New wine shop aims to be world’s best

So much for talk of hard times in Norway. The state-run liquor retailer, aptly called Vinmonopolet, has greatly expanded one of its high-grossing outlets in downtown Oslo and claims it will boast one of the best selections of wines in the world. Customers spent millions on opening day.

Until 1999, customers in Norway had to purchase all their wine and liquor from behind a counter. No longer. PHOTO: Vinmonopolet
Vinmonopolet re-opened its expanded store in Oslo’s Vika district last week, on the same day that 450 sought-after and rare burgundy wines were released to the market.

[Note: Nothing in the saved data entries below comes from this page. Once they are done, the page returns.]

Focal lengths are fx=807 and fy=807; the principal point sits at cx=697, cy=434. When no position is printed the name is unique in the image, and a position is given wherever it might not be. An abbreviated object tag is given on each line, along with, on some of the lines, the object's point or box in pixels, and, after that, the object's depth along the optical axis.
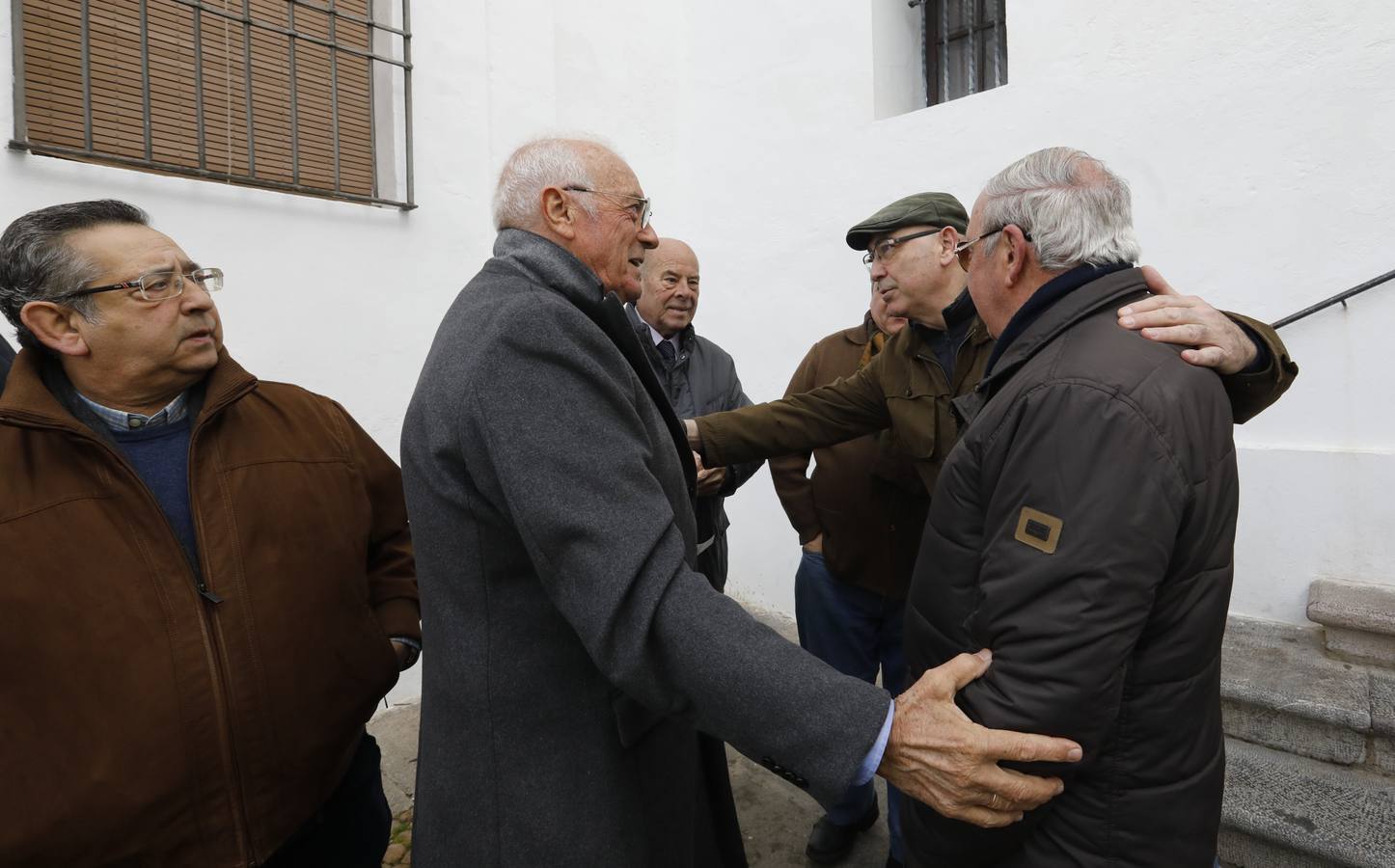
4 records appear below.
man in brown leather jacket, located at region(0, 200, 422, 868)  1.48
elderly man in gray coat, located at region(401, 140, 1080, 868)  1.25
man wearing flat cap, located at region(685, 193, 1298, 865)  2.35
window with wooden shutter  3.09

Some wine lovers had started lining up outside at 7am, and around 120 were waiting when doors opened at 10am. By the end of the day, customers had left NOK 2.6 million in the outlet’s cash registers, reports newspaper Aftenposten

“Some spent more than NOK 100,000,” said store manager Øyvind Bryn Jensen. That’s the equivalent of nearly USD 17,000. On wine. In one day.

The attraction? More than 3,000 types of wine including many hard-to-get, special vintages. The new “special selection” department of the Vika Vinmonopolet features wines selling for reportedly good prices despite Norway’s high taxes on alcoholic beverages: A 1996 Richebourg for NOK 3,000 a bottle, for example, and a 1983 Chateau Mouton-Rothschild from Bordeaux for just over NOK 2,800. Most disappeared quickly.

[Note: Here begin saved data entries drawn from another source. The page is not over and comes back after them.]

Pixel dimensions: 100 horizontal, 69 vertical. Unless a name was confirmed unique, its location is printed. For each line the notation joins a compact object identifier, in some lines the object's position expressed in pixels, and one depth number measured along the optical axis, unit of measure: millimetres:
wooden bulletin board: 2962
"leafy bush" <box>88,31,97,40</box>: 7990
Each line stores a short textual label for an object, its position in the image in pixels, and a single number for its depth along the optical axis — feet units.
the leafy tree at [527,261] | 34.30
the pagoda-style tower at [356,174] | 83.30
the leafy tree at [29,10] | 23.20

Many of the wines in the new special section carry prices somewhat easier to swallow, however, from NOK 200 to NOK 1,000. Many of the wines previously have only been available in restaurants, at average markups of 300 percent, so now they can be bought for consumption at home without the customer having to pay a premium.

For Vinmonopolet, the new and expanded outlet from Vika symbolizes a major evolution from the state retailer’s earlier days as a dowdy sort of place where all bottles were kept behind the counter and customers weren’t allowed to wander the aisles. Modernization was demanded as part of Norway’s trade deal with the European Union in the 1990s. Stores opened up for self-service, selections expanded and employees were sent to wine courses.

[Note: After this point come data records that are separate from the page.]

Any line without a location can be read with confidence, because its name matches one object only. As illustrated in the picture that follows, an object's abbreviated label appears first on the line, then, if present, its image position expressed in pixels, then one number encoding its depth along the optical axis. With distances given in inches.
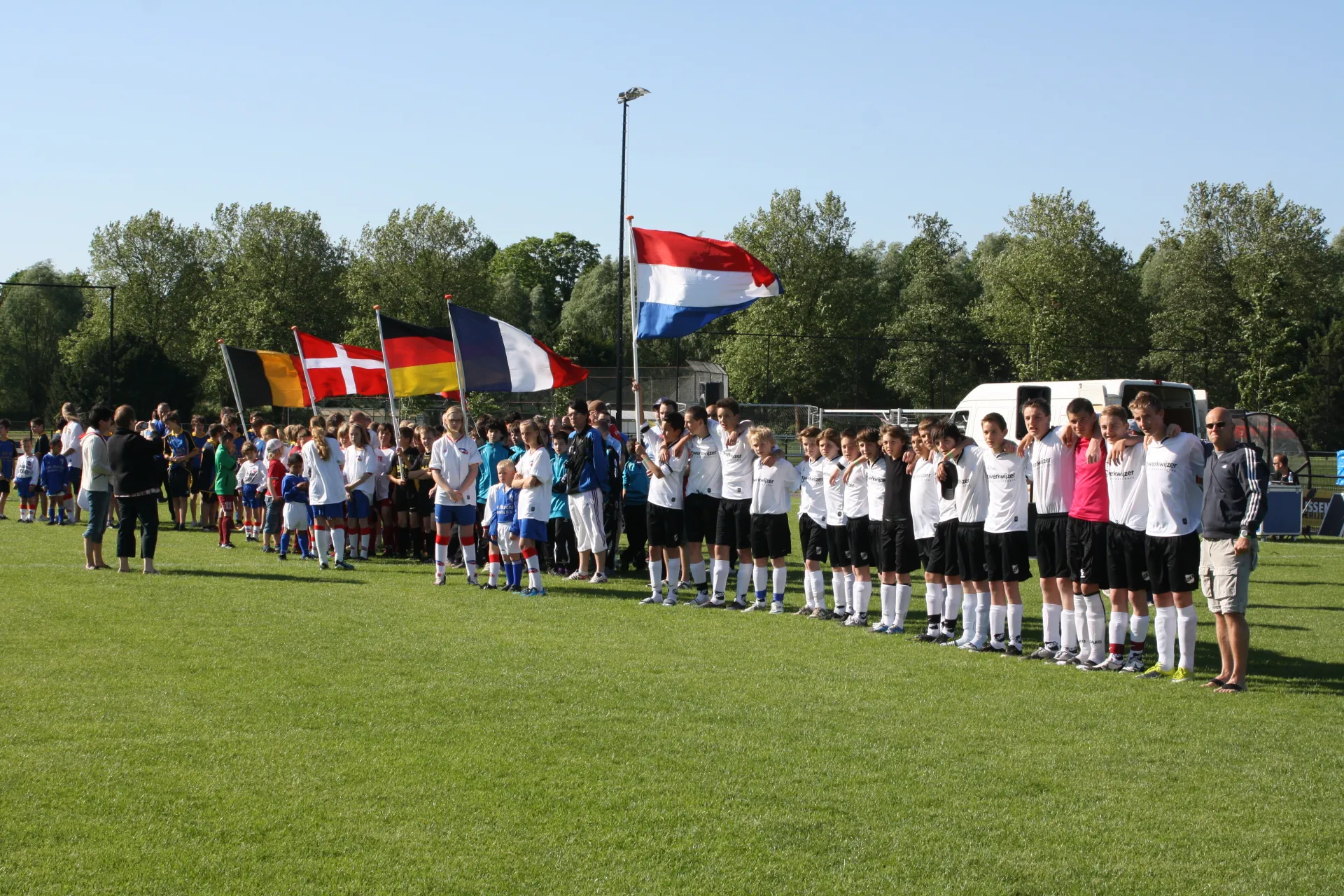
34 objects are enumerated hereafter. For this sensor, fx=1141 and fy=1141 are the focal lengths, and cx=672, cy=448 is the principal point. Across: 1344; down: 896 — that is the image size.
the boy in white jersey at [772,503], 483.2
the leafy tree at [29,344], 3363.7
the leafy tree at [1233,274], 2497.5
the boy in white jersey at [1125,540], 363.3
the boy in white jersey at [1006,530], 394.6
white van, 895.7
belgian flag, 910.4
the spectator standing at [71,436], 818.8
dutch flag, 592.1
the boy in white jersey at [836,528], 474.9
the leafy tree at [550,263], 4232.3
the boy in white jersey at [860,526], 460.1
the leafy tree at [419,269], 2869.1
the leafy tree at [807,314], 2672.2
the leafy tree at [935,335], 2657.5
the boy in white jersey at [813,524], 487.2
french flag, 665.0
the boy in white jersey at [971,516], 407.8
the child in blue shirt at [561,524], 558.9
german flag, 729.6
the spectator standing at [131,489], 538.9
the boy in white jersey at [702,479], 516.4
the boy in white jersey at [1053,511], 388.8
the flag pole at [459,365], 644.1
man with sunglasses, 334.6
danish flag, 861.2
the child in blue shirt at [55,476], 833.5
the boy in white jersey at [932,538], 427.5
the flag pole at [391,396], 686.5
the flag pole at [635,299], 576.7
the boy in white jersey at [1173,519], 352.5
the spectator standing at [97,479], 542.9
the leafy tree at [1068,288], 2556.6
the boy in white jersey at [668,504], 515.2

Sale of alcoholic beverages remains tightly controlled and heavily taxed in Norway, to discourage consumption, so ushering in the new era for Vinmonopolet has been tricky. Customers generally seem to support what’s become one of the last real monopolies i Norway, fearing that sale of wine in grocery stores, for example, would mean less product selection, no chance of lower prices and ongoing restrictions on sales. With beer, for example, no sales are allowed after 8pm in most counties even if the store remains open later.